Bedenler sürekli hareket hâlinde; birbirinden farklı yüzler akıp gidiyor… ama yürüyen yalnızca bedenler. Ruh ise çoktan göç etmiş gibi. Bu çağın ruhu ne diye sorarsanız bana meyyitü'r-rûh derim Meyyitü'r-ruh, osmanlıca’da pasifleşmiş, hayata karşı duyarsızlaşmış insanı anlatır bu yüzden bugün yaşadığımız hâletiruhiyeyi en iyi karşılayan tabirdir. Her şeye karşı umursamaz, yılgın bir şekilde sürükleniyoruz buna ne kadar “yaşamak” denirse…

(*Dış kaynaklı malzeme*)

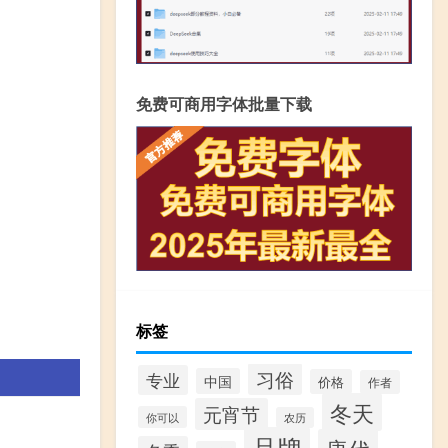
免费可商用字体批量下载
标签
习俗
专业
中国
价格
作者
冬天
元宵节
你可以
农历
品牌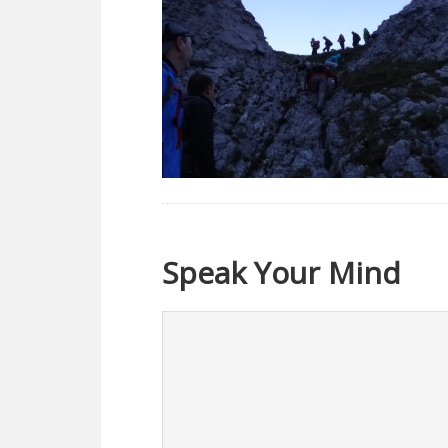
Speak Your Mind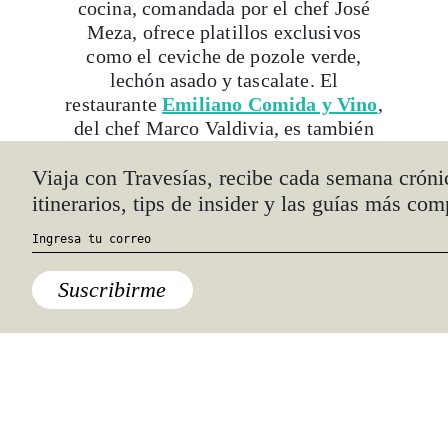
cocina, comandada por el chef José
Meza, ofrece platillos exclusivos
como el ceviche de pozole verde,
lechón asado y tascalate. El
restaurante
Emiliano Comida y Vino
,
del chef Marco Valdivia, es también
una excelente opción para quienes
visitan Nayarit.
Qué probar
Sangre Cora es un trago delicioso que
mezcla tequila, infusión de jamaica y
especias, bitter de cortezas de árboles
nayaritas y jamaica caramelizada. Fue
creado por Israel Díaz, embajador de
la mixología de Riviera Nayarit,
quien se inspiró en la naturaleza de la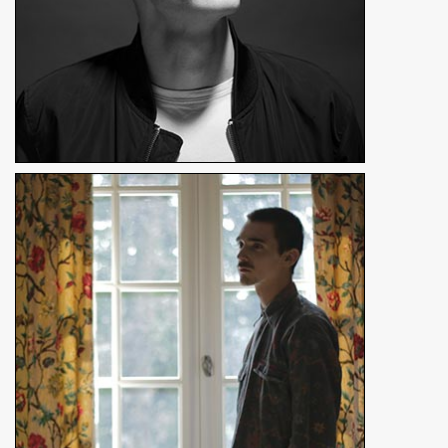
Maxime Mineau
Excusé
Réalisateur
En détails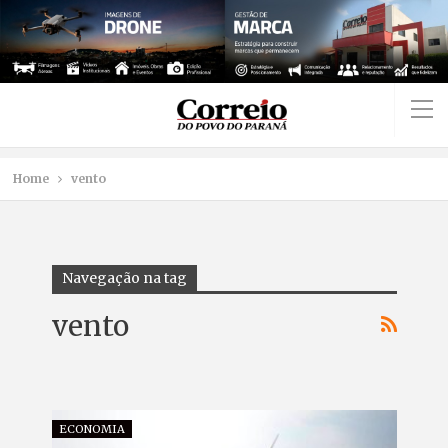
Home
vento
Navegação na tag
vento
ECONOMIA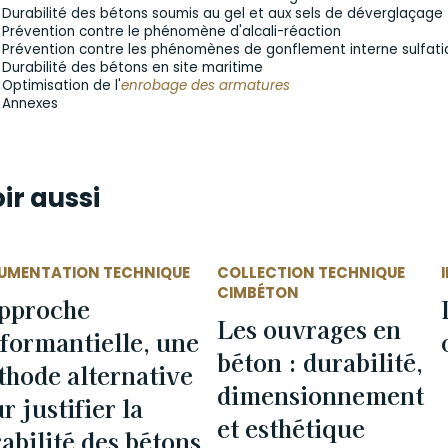
Durabilité des bétons soumis au gel et aux sels de déverglaçage
Prévention contre le phénomène d'alcali-réaction
Prévention contre les phénomènes de gonflement interne sulfat
Durabilité des bétons en site maritime
Optimisation de l'
enrobage des armatures
Annexes
ir aussi
UMENTATION TECHNIQUE
COLLECTION TECHNIQUE
CIMBÉTON
approche
Les ouvrages en
formantielle, une
béton : durabilité,
hode alternative
dimensionnement
r justifier la
et esthétique
abilité des bétons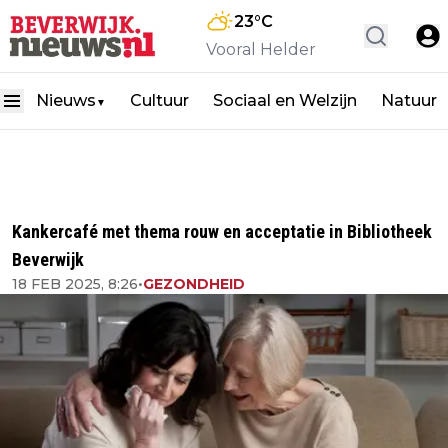
23
°C
Vooral Helder
Nieuws
Cultuur
Sociaal en Welzijn
Natuur
▼
Kankercafé met thema rouw en acceptatie in Bibliotheek
Beverwijk
18 FEB 2025, 8:26
•
GEZONDHEID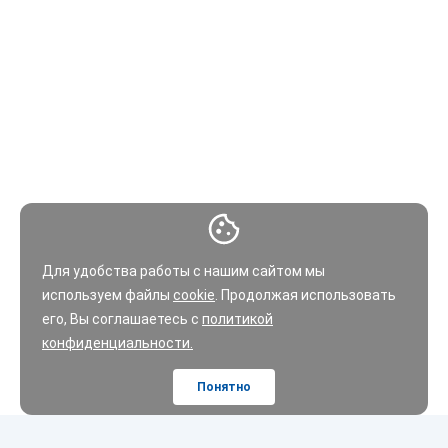
Для удобства работы с нашим сайтом мы
используем файлы
cookie
. Продолжая использовать
его, Вы соглашаетесь с
политикой
конфиденциальности.
Понятно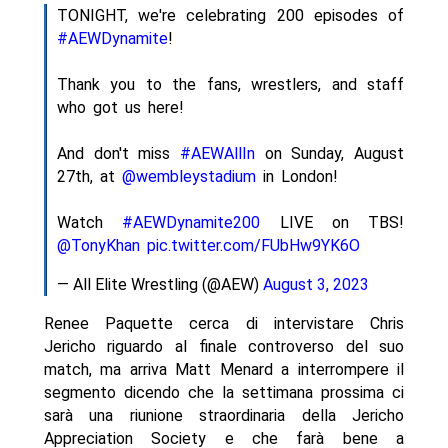
TONIGHT, we're celebrating 200 episodes of
#AEWDynamite
!
Thank you to the fans, wrestlers, and staff
who got us here!
And don't miss
#AEWAllIn
on Sunday, August
27th, at
@wembleystadium
in London!
Watch
#AEWDynamite200
LIVE on TBS!
@TonyKhan
pic.twitter.com/FUbHw9YK6O
— All Elite Wrestling (@AEW)
August 3, 2023
Renee Paquette cerca di intervistare Chris
Jericho riguardo al finale controverso del suo
match, ma arriva Matt Menard a interrompere il
segmento dicendo che la settimana prossima ci
sarà una riunione straordinaria della Jericho
Appreciation Society e che farà bene a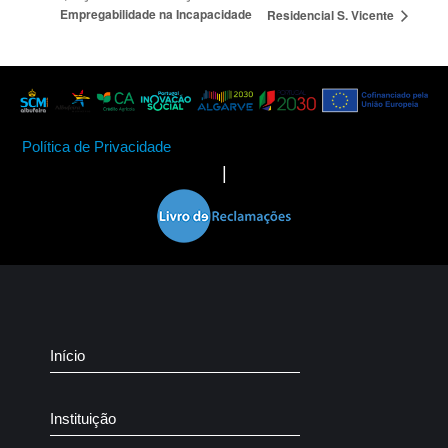
Empregabilidade na Incapacidade
Residencial S. Vicente
Política de Privacidade
|
Início
Instituição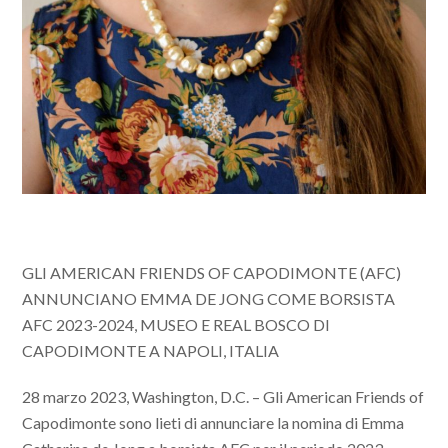
GLI AMERICAN FRIENDS OF CAPODIMONTE (AFC)
ANNUNCIANO EMMA DE JONG COME BORSISTA
AFC 2023-2024, MUSEO E REAL BOSCO DI
CAPODIMONTE A NAPOLI, ITALIA
28 marzo 2023, Washington, D.C. – Gli American Friends of
Capodimonte sono lieti di annunciare la nomina di Emma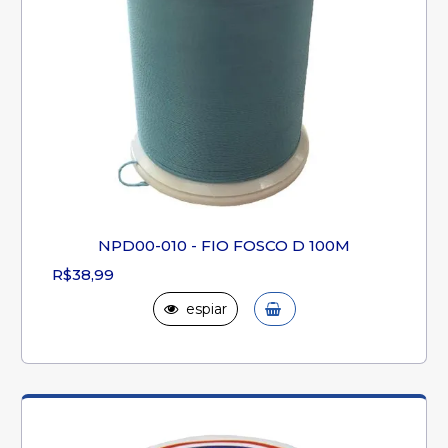
NPD00-010 - FIO FOSCO D 100M
R$38,99
espiar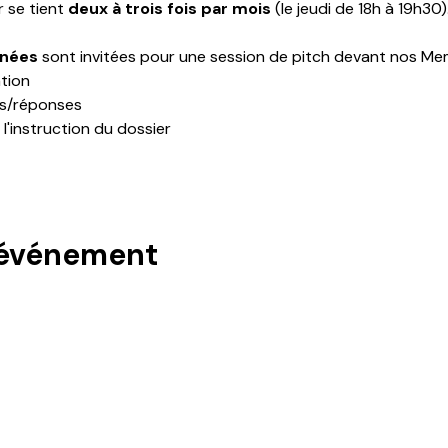
 se tient 
deux à trois fois par mois 
(le jeudi de 18h à 19h30)
nnées 
sont invitées pour une session de pitch devant nos Me
tion
ns/réponses
l'instruction du dossier
 événement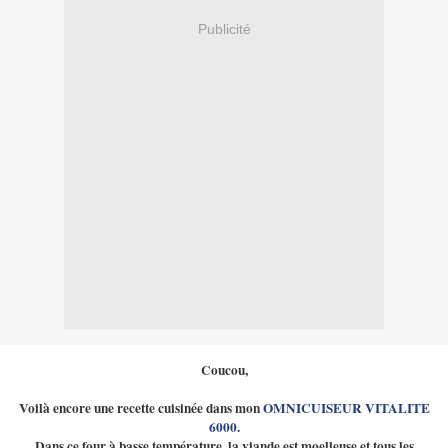
Publicité
Coucou,
Voilà encore une recette cuisinée dans mon
OMNICUISEUR VITALITE
6000.
Dans ce four à basse température, la viande est moelleuse et tous les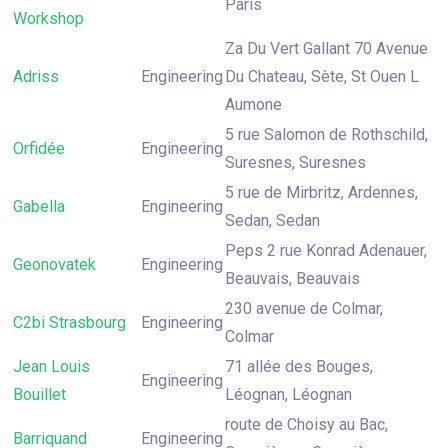
Paris
Workshop
Za Du Vert Gallant 70 Avenue
Adriss
Engineering
Du Chateau, Sète, St Ouen L
Aumone
5 rue Salomon de Rothschild,
Orfidée
Engineering
Suresnes, Suresnes
5 rue de Mirbritz, Ardennes,
Gabella
Engineering
Sedan, Sedan
Peps 2 rue Konrad Adenauer,
Geonovatek
Engineering
Beauvais, Beauvais
230 avenue de Colmar,
C2bi Strasbourg
Engineering
Colmar
Jean Louis
71 allée des Bouges,
Engineering
Bouillet
Léognan, Léognan
route de Choisy au Bac,
Barriquand
Engineering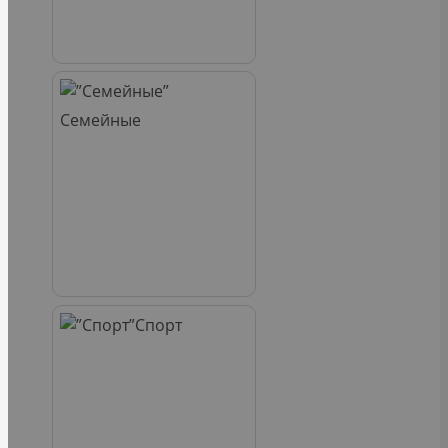
Семейные
Спорт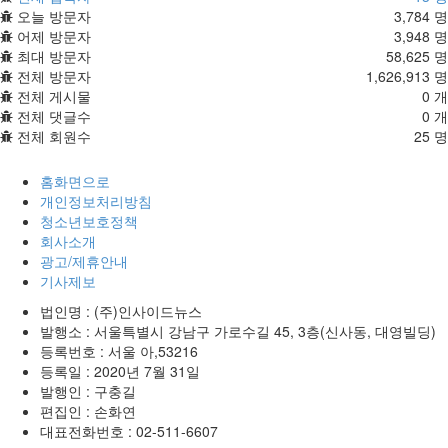
오늘 방문자
3,784 명
어제 방문자
3,948 명
최대 방문자
58,625 명
전체 방문자
1,626,913 명
전체 게시물
0 개
전체 댓글수
0 개
전체 회원수
25 명
홈화면으로
개인정보처리방침
청소년보호정책
회사소개
광고/제휴안내
기사제보
법인명 : (주)인사이드뉴스
발행소 : 서울특별시 강남구 가로수길 45, 3층(신사동, 대영빌딩)
등록번호 : 서울 아,53216
등록일 : 2020년 7월 31일
발행인 : 구충길
편집인 : 손화연
대표전화번호 : 02-511-6607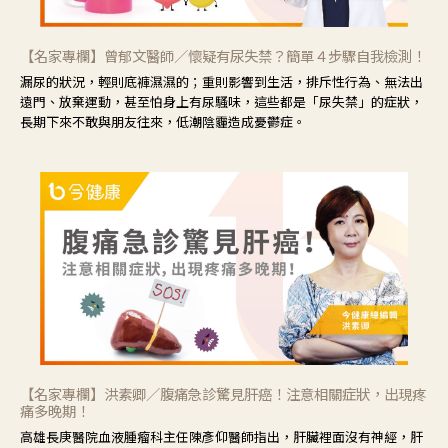
【名家專欄】曾郁文醫師／懷疑有尿失禁？簡單４步驟自我檢測！
漏尿的狀況，輕則底褲濕濕的；重則影響到生活，排斥性行為、無法出
遠門、放棄運動，甚至怕身上有尿騷味，這些都是「尿失禁」的症狀，
長期下來不敢與朋友往來，低潮陰霾造成憂鬱症。
【名家專欄】洪素卿／腹痛急診驚見肝癌！注意相關症狀，出現疼
痛多晚期！
高雄長庚醫院血液腫瘤科主任陳彥仰醫師指出，肝臟裡面沒有神經，肝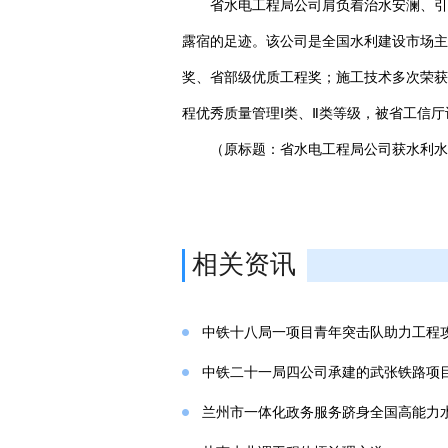
省水电工程局公司肩负着治水安澜、引
露宿的足迹。该公司是全国水利建设市场主
奖、省部级优质工程奖；施工技术多次荣获
程优秀质量管理Ⅰ类、Ⅱ类等级，被省工信厅
（原标题：省水电工程局公司获水利水
相关资讯
中铁十八局一项目青年突击队助力工程
中铁二十一局四公司承建的武张铁路项
兰州市一体化政务服务跻身全国高能力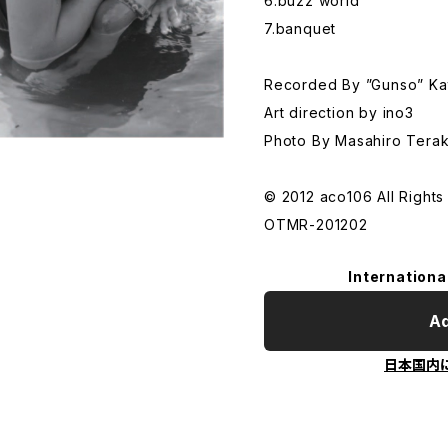
6.buzz world
7.banquet
Recorded By ”Gunso” Kat
Art direction by ino3
Photo By Masahiro Tera
© 2012 aco106 All Rights
OTMR-201202
Internationa
Ad
日本国内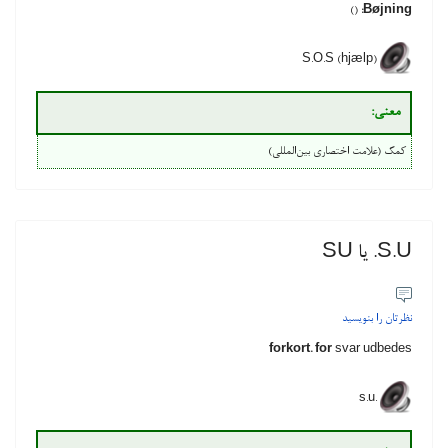
()
Bøjning:
S.O.S (hjælp)
معنی‌:
کمک (علامت اختصاری بین‌المللی)
S.U. یا SU
نظرتان را بنویسید
forkort. for
svar udbedes
s.u.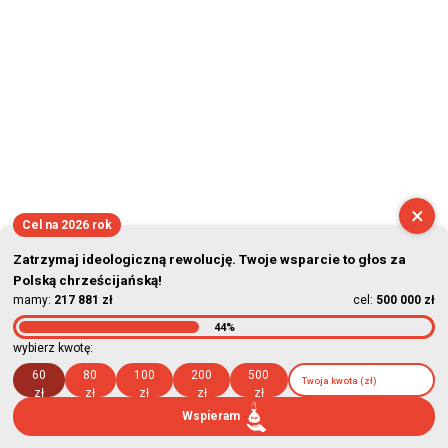
×
Cel na 2026 rok
Zatrzymaj ideologiczną rewolucję. Twoje wsparcie to głos za
Polską chrześcijańską!
mamy:
217 881 zł
cel:
500 000 zł
44%
wybierz kwotę:
60
80
100
200
500
zł
zł
zł
zł
zł
Wspieram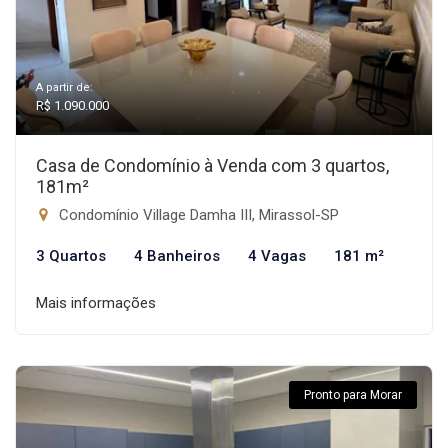
A partir de:
R$ 1.090.000
Casa de Condomínio à Venda com 3 quartos,
181m²
Condomínio Village Damha III, Mirassol-SP
3 Quartos
4 Banheiros
4 Vagas
181 m²
Mais informações
Pronto para Morar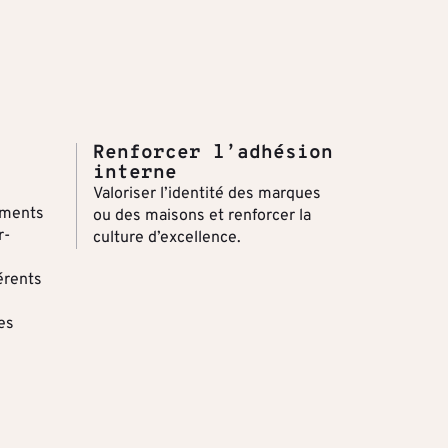
Renforcer l’adhésion
interne
Valoriser l’identité des marques
ements
ou des maisons et renforcer la
r-
culture d’excellence.
érents
tes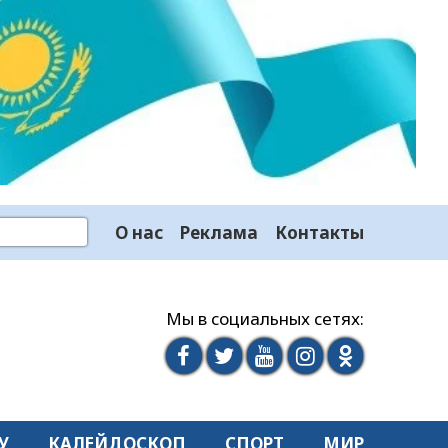
О нас
Реклама
Контакты
Мы в социальных сетях:
У
КАЛЕЙДОСКОП
СПОРТ
МИР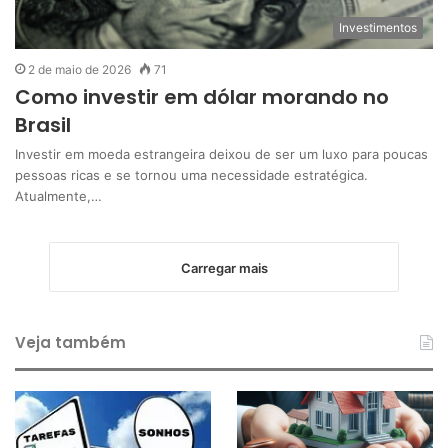
Investimentos
2 de maio de 2026
71
Como investir em dólar morando no
Brasil
Investir em moeda estrangeira deixou de ser um luxo para poucas
pessoas ricas e se tornou uma necessidade estratégica.
Atualmente,…
Carregar mais
Veja também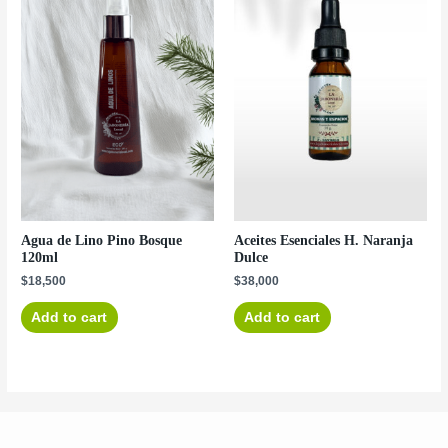
Agua de Lino Pino Bosque
Aceites Esenciales H. Naranja
120ml
Dulce
$
18,500
$
38,000
Add to cart
Add to cart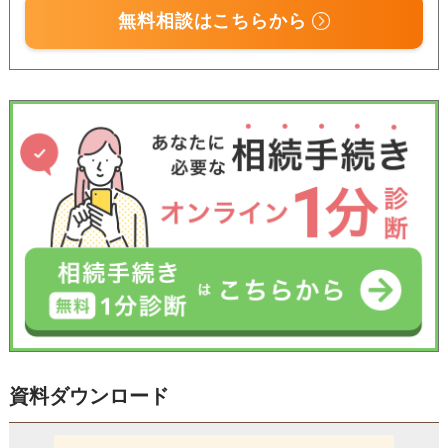
無料相談はこちらから
受付時間 平日9:00–19:00 / 土日祝9:00–18:00
資料ダウンロード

Bir yılın daha sonuna geldik. Artık harekete geçmenin vakti gelmedi mi? Ruhumuzu yeniden çağırmanın, biraz olsun bu dikdörtgen cihazlardan uzaklaşmanın zamanı değil mi? Hayat, her doğan için bir ölüm hazırlarken giden zamanı geri getirmek mümkün değil. Fakat gelen zamanı değerlendirmemek, insanın kendine yapabileceği en büyük gaflettir. Yaşıyorsun ama elindeki cihazlarla âdeta bitkisel hayattasın; kaydırdıkça ömründen bir dakika daha gidiyor.
Bu nedenle bu çürümeye artık bir dur demeliyiz. İnsanız; bizi robotlardan ayıran bir fark olmalı. Harekette bereket vardır.O hâlde madem dünyadan geçiyoruz, geride iz bırakanlardan olalım.
Unutma: Küçük alışkanlıklar zamanla yaşam tarzına dönüşür. Değişim, sadece elindeki cihazı bırakmanla başlayabilir. Bir nefes al, kendini toparla…
Bu kez gerçekten yaşamaya başlıyoruz.